The first half of Corbin’s contract will likely cover his prime years as one of baseball’s elite left-handers. The second half could include his regression. For the Nationals, that’s fine. They’re paying for what they get in the first three years, not the last three.

But the Phillies, when they signed Arrieta, paid a price but did not receive the rewards of having the pitcher in his prime. That’s where it gets dicey.

Imagine if the Phillies were able to sign Arrieta to a six-year deal before the 2015 season. They would have signed a Cy Young winner and a pitcher who had a 2.71 ERA over three years. The Phillies would have had an elite pitcher in his prime. And that’s the bet the Nationals made on Corbin: Give us three elite years.

The Phillies will have to sign a free-agent pitcher this offseason. Last year, they walked away from Corbin and clung to Nick Pivetta and Jerad Eickhoff and Vince Velasquez and Zach Eflin. That did not work.

This year’s Corbin is Gerrit Cole, the Astros right-hander who leads the free-agent class and will attract even more suitors than Corbin did. The Phillies will be in on him. This time, the Phillies can’t walk away.

Notes: In case you were watching “Sunday Night Football” or the Emmys, the Phillies were boat raced Sunday night in Cleveland.
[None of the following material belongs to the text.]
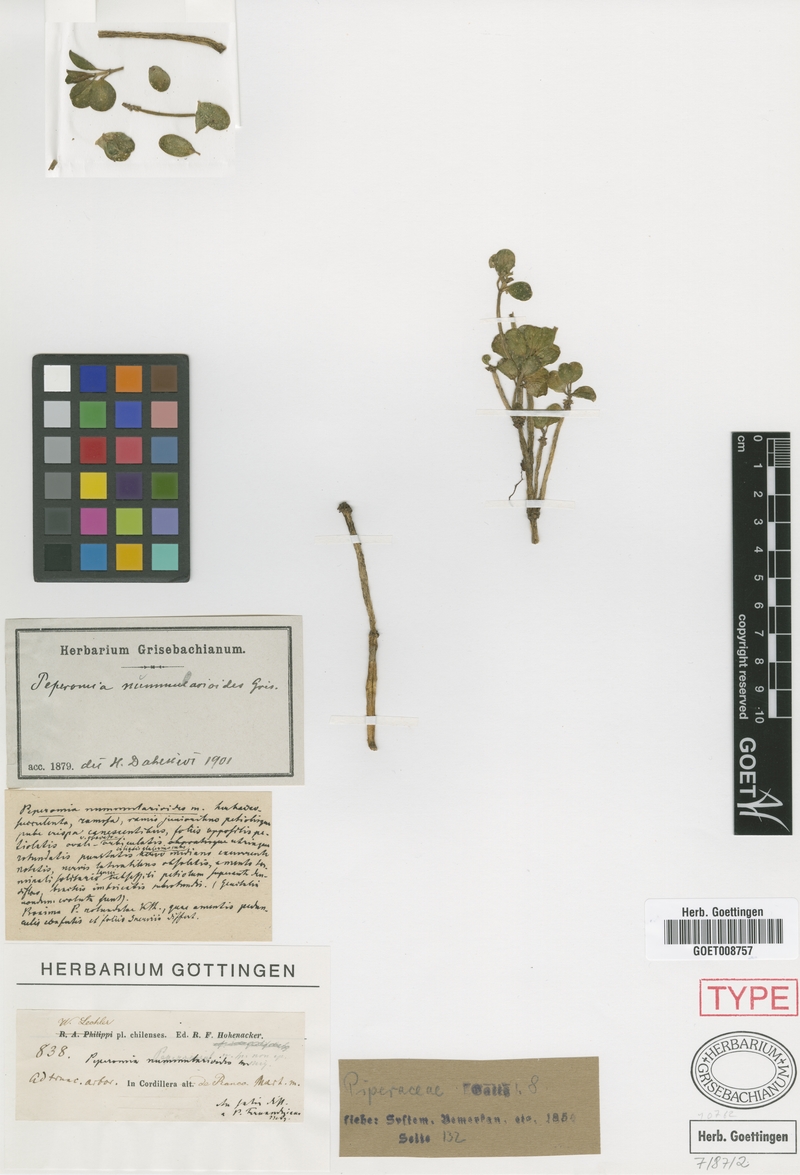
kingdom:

Vince Velasquez and Rhys Hoskins struggled and the Phillies were pushed to the brink of wild-card eliminatio­n.

If the Phillies miss the playoffs, it will be the eighth straight season without postseason baseball in Philadelph­ia. Of the 15 National League clubs, only the Phillies, Marlins, and Padres have failed to make the playoffs after 2011.

None of the three have had a winning season in that span, and only the Marlins have had a second-place finish.